ACTIVITY A =
Answer these questions from the court order:
(i) Which court placed Fletcher on probation?
(ii) What offense was he convicted of?
(iii) What document number does the court order give for the United States' opposition to the motion?
ACTIVITY B = Quote the court order word for word, starting with "I will comply" and going on through "period of supervision.".
ACTIVITY C = How would the court order on Fletcher's motion to suppress phone search evidence continue? Write the next part, picking up after its last sentence.

SOURCE PASSAGE =

================================

UNITED STATES DISTRICT COURT FOR THE SOUTHERN DISTRICT OF OHIO WESTERN DIVISION
Apr 18, 2018
Case No. 1:17-cr-139(2) (S.D. Ohio Apr. 18, 2018)

Opinion

Case No. 1:17-cr-139(2)

04-18-2018

UNITED STATES OF AMERICA, Plaintiff, v. JASON FLETCHER, Defendant.


ORDER DENYING DEFENDANT'S MOTION TO SUPPRESS PHONE SEARCH EVIDENCE

This criminal proceeding is before the Court on Defendant Jason Fletcher's Motion to Suppress Phone Search Evidence (Doc. 22). The United States has opposed the Motion (Doc. 25), and Fletcher replied (Doc. 27). The Court did not conduct an evidentiary hearing on this matter as the material facts are not in dispute. For the reasons that follow, Defendant's Motion is hereby DENIED.

I. BACKGROUND

As no hearing was conducted, the facts in this order are taken from the Community Control Supervision Rules and Conditions submitted by Defendant Fletcher (Doc. 22-1) and the Affidavit for Search Warrant and Search Warrant submitted by Plaintiff United States (Doc. 25-2).

Warren County Court of Common Pleas placed Fletcher on probation following a conviction for importuning a minor in violation of Ohio Revised Code § 2907.07(B). As part of his probation, Fletcher signed Community Control Supervision Rules and Conditions in which he agreed—among other things—to the following provisions:

I will comply with all orders given to me by my Probation Officer or other authorized representative of the Court, including any written instructions issued at any time during the period of supervision.

* * *
I agree to a search without warrant of my person, my motor vehicle or my place of residence by a Probation Officer at any time.

================================

SOURCE MATERIAL =
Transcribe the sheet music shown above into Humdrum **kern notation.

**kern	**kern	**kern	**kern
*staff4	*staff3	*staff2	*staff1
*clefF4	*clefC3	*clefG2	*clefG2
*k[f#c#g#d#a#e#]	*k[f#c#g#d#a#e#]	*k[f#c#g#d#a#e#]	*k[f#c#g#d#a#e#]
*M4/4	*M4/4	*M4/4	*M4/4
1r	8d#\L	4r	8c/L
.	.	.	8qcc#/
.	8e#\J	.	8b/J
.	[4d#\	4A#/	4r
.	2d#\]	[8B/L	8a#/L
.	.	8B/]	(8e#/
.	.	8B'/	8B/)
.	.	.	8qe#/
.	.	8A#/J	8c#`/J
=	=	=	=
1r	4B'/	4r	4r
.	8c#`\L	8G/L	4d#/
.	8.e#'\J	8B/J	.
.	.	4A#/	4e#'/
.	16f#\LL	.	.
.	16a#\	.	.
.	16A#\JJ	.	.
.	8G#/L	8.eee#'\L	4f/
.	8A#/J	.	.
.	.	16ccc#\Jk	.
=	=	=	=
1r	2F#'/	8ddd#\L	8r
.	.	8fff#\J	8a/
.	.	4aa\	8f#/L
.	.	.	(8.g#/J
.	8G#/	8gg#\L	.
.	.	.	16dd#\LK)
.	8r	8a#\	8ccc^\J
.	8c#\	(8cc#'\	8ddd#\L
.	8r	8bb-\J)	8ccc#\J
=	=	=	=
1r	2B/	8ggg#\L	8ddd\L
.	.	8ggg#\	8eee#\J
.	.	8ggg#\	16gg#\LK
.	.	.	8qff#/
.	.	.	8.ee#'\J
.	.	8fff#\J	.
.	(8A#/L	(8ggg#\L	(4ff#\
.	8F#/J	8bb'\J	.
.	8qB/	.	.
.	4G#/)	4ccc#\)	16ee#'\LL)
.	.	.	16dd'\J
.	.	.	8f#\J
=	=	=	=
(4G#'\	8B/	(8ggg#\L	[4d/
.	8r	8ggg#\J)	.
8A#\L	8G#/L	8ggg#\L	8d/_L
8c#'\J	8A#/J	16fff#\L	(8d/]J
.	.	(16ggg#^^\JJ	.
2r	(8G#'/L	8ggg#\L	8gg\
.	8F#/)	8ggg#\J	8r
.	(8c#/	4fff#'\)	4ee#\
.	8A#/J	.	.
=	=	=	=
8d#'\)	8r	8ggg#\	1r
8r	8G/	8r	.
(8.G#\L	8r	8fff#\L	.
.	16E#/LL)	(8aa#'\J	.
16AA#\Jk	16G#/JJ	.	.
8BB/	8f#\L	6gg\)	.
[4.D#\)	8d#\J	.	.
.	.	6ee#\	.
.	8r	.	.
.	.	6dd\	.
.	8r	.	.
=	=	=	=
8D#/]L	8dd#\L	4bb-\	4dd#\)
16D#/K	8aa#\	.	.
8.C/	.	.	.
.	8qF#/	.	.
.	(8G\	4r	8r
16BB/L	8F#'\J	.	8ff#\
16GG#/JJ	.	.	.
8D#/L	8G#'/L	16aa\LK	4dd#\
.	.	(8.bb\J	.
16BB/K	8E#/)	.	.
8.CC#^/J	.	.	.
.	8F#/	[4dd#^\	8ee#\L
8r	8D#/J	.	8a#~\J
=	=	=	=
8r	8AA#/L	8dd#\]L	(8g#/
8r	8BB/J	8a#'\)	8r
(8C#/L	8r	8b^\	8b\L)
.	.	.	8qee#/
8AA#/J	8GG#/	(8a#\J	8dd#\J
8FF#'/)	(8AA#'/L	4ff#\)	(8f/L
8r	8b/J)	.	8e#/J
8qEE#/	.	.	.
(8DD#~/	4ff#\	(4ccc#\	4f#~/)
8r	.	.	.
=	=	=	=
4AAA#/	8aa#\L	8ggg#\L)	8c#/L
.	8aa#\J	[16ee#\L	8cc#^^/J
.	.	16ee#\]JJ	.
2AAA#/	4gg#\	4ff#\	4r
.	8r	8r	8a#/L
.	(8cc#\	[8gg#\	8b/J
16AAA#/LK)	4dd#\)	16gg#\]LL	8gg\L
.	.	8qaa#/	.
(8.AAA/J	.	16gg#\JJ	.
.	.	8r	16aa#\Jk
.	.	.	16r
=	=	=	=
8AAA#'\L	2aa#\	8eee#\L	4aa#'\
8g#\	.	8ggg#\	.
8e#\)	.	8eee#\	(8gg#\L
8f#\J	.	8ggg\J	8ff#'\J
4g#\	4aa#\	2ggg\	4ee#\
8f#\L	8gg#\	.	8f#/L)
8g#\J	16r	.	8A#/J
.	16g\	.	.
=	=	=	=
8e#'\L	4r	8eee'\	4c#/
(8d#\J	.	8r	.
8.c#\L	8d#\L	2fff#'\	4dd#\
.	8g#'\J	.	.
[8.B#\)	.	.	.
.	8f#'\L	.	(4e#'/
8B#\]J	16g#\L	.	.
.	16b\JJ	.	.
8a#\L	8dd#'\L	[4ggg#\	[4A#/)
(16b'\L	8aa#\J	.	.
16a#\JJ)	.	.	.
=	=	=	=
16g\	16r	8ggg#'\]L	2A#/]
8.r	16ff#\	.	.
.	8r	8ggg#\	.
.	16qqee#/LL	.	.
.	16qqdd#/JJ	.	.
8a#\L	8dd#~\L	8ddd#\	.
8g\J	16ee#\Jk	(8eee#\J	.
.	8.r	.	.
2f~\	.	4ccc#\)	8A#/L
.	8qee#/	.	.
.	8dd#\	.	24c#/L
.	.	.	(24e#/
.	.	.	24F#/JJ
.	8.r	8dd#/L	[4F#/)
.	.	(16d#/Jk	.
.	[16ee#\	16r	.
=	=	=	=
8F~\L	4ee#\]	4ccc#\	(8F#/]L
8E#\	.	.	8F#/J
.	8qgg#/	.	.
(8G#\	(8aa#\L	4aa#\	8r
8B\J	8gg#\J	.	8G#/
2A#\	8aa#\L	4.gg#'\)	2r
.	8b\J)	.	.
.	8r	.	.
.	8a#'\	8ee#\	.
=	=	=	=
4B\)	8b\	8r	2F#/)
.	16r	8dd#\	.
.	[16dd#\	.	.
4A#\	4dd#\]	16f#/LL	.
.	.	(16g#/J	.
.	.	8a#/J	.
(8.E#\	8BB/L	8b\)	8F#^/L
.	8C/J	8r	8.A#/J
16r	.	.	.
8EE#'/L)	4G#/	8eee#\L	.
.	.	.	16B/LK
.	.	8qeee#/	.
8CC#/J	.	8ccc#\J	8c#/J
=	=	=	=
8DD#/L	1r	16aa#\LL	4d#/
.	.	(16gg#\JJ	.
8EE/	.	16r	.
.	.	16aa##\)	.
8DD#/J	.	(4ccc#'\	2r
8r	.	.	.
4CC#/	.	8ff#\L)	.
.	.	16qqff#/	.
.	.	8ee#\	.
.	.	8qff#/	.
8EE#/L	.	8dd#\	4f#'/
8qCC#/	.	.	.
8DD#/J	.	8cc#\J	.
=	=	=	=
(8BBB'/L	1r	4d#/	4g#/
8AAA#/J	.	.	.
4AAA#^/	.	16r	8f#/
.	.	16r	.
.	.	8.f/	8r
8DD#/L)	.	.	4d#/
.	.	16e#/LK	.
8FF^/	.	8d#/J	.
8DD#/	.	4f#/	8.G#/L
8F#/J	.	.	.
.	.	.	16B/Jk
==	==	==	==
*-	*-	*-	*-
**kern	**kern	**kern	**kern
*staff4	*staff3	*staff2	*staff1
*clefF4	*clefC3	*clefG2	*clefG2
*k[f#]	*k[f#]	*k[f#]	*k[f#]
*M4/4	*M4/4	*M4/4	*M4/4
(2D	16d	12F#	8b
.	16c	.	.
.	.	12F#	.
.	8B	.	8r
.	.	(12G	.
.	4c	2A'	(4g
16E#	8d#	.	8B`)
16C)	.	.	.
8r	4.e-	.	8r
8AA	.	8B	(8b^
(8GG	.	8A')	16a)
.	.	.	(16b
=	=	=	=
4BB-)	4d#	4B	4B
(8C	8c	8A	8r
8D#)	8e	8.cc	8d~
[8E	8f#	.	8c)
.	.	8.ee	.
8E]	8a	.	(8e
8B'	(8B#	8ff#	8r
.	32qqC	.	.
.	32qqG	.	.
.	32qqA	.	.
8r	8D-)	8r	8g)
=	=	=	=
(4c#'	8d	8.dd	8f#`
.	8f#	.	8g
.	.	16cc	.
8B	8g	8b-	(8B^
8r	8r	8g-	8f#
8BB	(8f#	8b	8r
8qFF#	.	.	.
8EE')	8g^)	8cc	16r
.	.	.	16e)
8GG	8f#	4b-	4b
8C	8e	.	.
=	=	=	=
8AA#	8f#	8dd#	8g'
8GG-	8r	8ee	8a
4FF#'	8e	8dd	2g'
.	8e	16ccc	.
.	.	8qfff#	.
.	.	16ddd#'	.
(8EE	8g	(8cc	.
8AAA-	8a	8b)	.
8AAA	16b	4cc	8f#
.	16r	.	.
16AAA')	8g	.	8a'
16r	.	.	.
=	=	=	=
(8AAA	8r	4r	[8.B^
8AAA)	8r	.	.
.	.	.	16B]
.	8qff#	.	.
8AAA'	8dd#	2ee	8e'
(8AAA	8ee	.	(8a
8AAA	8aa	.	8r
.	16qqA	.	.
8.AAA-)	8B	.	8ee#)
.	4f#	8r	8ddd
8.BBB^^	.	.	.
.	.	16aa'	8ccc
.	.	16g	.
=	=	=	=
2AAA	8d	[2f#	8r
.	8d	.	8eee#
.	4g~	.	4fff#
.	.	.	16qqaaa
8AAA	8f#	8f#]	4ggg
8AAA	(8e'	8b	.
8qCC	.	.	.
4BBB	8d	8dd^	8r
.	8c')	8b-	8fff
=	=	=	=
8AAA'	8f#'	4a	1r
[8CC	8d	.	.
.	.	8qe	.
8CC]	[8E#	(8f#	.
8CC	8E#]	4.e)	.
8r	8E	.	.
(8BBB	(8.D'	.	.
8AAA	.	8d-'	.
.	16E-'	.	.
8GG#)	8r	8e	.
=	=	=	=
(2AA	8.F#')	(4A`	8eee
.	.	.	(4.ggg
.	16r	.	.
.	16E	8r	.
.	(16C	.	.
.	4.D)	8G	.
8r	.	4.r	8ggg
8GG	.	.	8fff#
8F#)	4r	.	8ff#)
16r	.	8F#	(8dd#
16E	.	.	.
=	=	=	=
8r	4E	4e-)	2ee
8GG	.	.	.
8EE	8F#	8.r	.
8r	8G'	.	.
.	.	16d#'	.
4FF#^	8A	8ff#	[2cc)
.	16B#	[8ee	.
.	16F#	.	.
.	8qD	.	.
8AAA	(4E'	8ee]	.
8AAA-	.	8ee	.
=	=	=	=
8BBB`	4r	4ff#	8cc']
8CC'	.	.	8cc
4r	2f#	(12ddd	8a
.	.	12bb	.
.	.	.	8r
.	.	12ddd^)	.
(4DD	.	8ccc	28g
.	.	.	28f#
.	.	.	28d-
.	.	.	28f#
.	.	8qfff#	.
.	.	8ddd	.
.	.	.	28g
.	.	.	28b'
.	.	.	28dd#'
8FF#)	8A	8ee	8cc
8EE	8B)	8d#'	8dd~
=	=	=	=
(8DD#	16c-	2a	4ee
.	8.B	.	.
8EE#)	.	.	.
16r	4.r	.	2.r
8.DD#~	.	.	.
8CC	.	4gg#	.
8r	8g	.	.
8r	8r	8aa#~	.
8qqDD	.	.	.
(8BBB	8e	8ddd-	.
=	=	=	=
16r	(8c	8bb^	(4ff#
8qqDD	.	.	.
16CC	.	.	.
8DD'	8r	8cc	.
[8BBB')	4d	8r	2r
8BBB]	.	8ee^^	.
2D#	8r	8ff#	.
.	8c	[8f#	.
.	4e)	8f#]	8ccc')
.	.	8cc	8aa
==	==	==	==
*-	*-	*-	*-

================================

EXPECTED OUTPUT A =
(i) The Warren County Court of Common Pleas.
(ii) Importuning a minor, in violation of Ohio Revised Code § 2907.07(B).
(iii) Doc. 25.

EXPECTED OUTPUT B =
I will comply with all orders given to me by my Probation Officer or other authorized representative of the Court, including any written instructions issued at any time during the period of supervision.

EXPECTED OUTPUT C =
(Doc. 22-1, PageID 52-53.) In addition, he also agreed to "Sex Offender Special Conditions" in which he promised to have no contact with the victim from his prior offense, no contact with minor children other than his own, and not to possess any sexually explicit material. (Id. at PageID 56.) Although the "Sex Offender Special Conditions" form contains options to preclude probationers from using or possessing cameras, video cameras, computers, and other devices which access the internet, Fletcher was not asked to agree to those conditions. (See Id.)

On May 18, 2017, Fletcher met with his probation officer. (Doc. 25-2, PageID 75.) During the meeting, the probation officer noticed Fletcher had two phones with him. (Id.) When the probation officer informed Fletcher he was going to do a "random check" of the phones, Fletcher acted nervously and began going through one of the phones, a Samsung Galaxy Note 5. (Id.) Concerned that Fletcher was deleting files, the probation officer demanded Fletcher hand him the phone, and Fletcher did so. (Id.) When the probation officer asked for the password, Fletcher claimed not to remember it. (Id.) The probation officer then instructed Fletcher to place his finger on the phone to unlock it via fingerprint recognition, and Fletcher complied. (Id.) Fletcher did not agree that the phone could be searched. (Doc. 22, PageID 49.)

When the probation officer began looking through the phone, he saw an image of a female child under the age of 12 near the exposed genitalia of an adult male. (Doc. 25-2, PageID 75-76.) The probation officer turned off the phone and arranged for Fletcher to be arrested for a probation violation. (Id. at PageID 76.)

Warren County officials seized the phone, and Detective Brandi Carter obtained a search warrant for the phone. In the Affidavit for Search Warrant, Detective Carter referenced the facts above, including the pornographic image the probation officer saw on the Galaxy Note 5. (Id.)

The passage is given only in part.